I reported last month that Missouri’s Attorney General was planning on filing a lawsuit against California for it’s laws regarding regulation of poultry production. AG Chris Koster argued that California was violating the Commerce Clause by imposing regulations not only on their own farmers, but also out of state farmers.
It turns out, a few more states want to join in on the fun. Nebraska, Oklahoma, Alabama, Kentucky and Iowa have added their names to the lawsuit aimed at overturning the law that started out as a ballot initiative in 2008.
Now, adding more states to the lawsuit won’t necessarily help the cause, but it at least signifies how important this issue is to agriculture. It’s also a big deal because the states that joined have a large stake in this fight. According to Feed Stuffs:
The states involved represent a significant share of U.S. egg production. Iowa is the number one state in egg production, producing over 14.4 billion eggs per year. Approximately 9.1% of those eggs – 1.07 billion eggs per year – are sold in California. They export more eggs to California than any other state, with 30% of eggs imported into California are produced in Iowa.

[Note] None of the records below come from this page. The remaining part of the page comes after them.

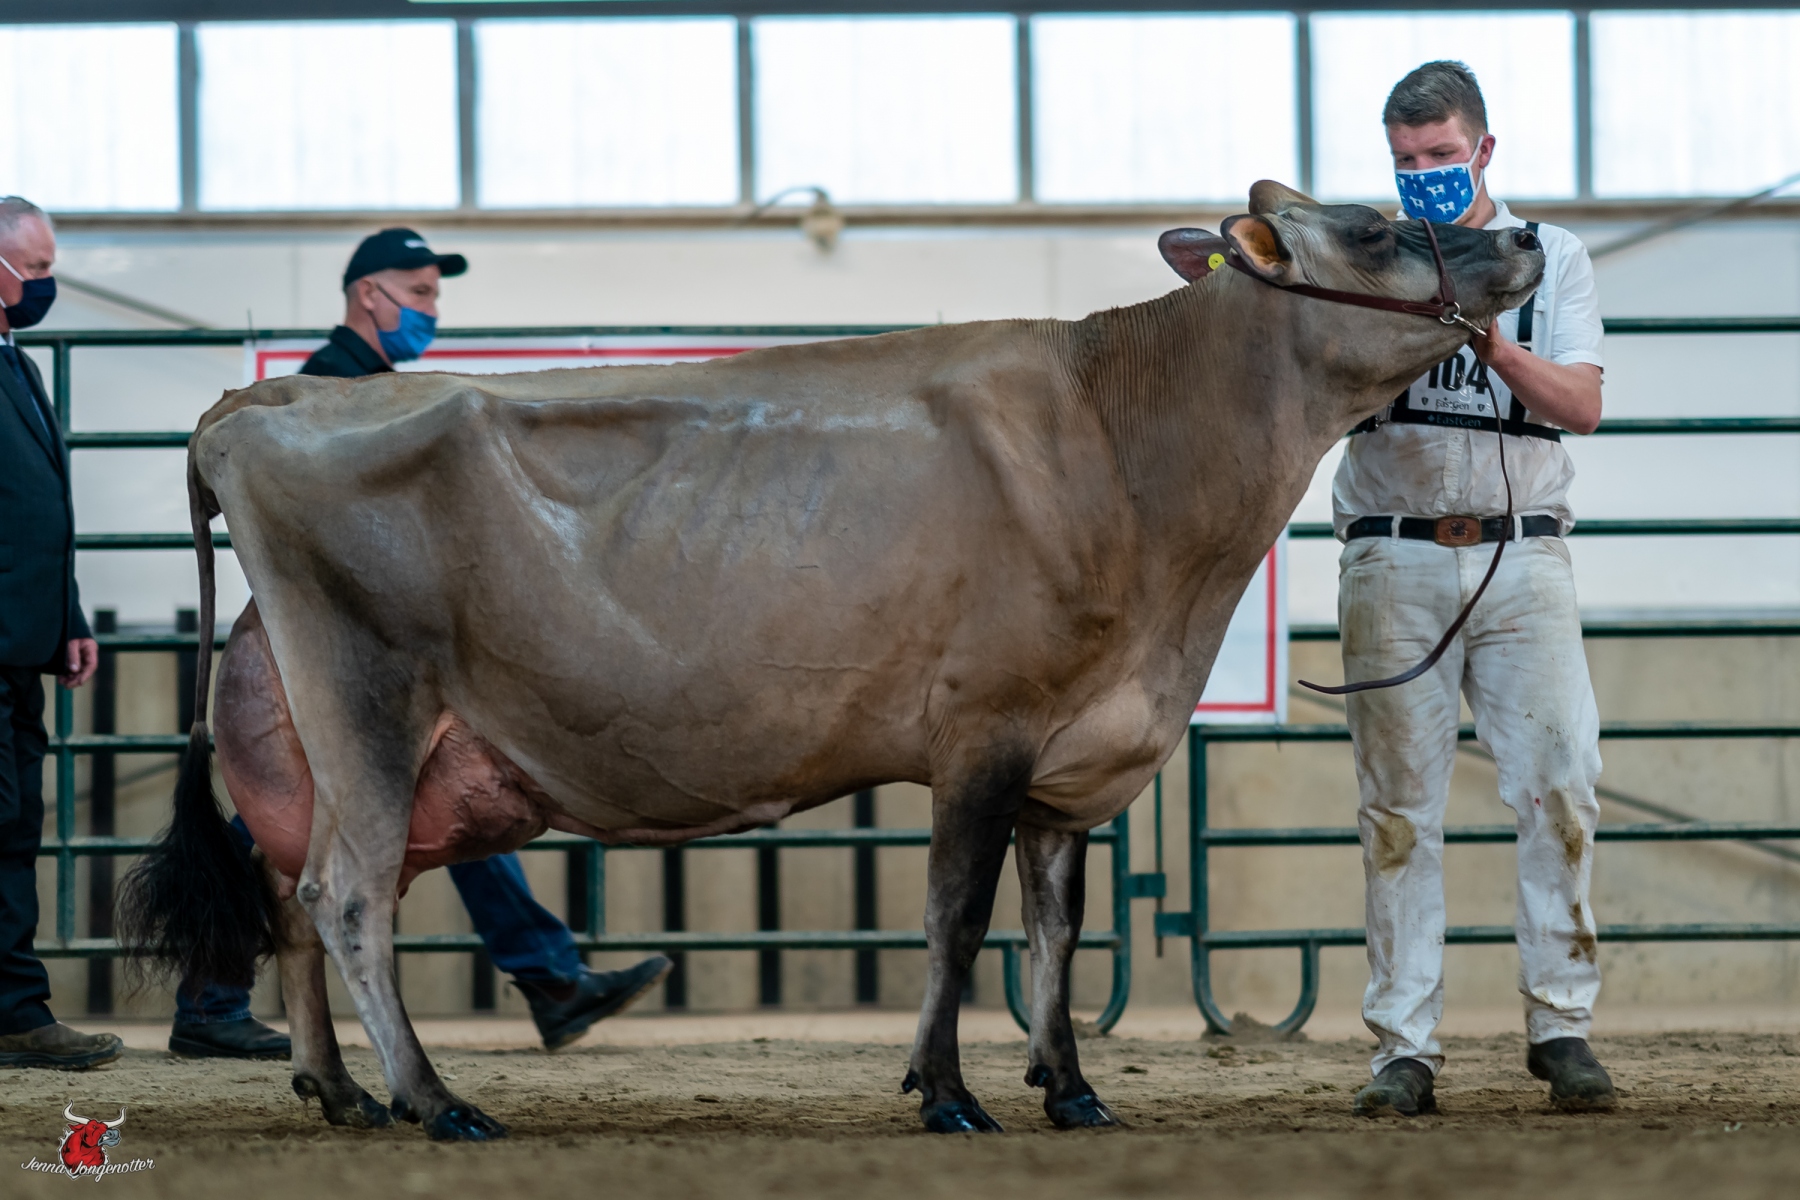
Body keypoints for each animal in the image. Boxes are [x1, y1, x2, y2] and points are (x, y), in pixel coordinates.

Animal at [120, 183, 1543, 1140]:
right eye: (1374, 229)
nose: (1526, 236)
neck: (1131, 444)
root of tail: (263, 399)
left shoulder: (1072, 754)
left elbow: (1057, 929)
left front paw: (1070, 1088)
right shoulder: (983, 730)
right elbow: (955, 919)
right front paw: (949, 1092)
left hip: (319, 732)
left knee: (290, 893)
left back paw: (338, 1091)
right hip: (372, 701)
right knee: (349, 898)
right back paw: (435, 1098)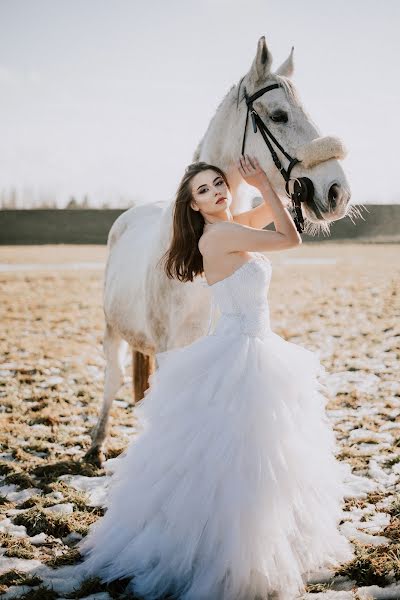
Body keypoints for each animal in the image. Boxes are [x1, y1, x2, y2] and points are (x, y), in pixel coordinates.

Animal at [86, 36, 354, 464]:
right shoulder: (169, 352)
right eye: (279, 115)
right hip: (112, 329)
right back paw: (97, 445)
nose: (337, 193)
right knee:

Another 13% of California’s imports—almost 600 million—come from Missouri and comprise one third of all eggs produced in Missouri annually. The complaint cited that University of California Poultry Specialist Don Bell identifies Alabama, Nebraska, and Kentucky among the states whose eggs account for another 5.6% of total California imports.
These farmers essentially have the option to spend the millions of dollars necessary to meet California’s laws (when they don’t even live in that state!) or stop selling to one of the largest markets for eggs in the United States. That hardly seems like an option.
The next scheduled court date is June 12, 2014.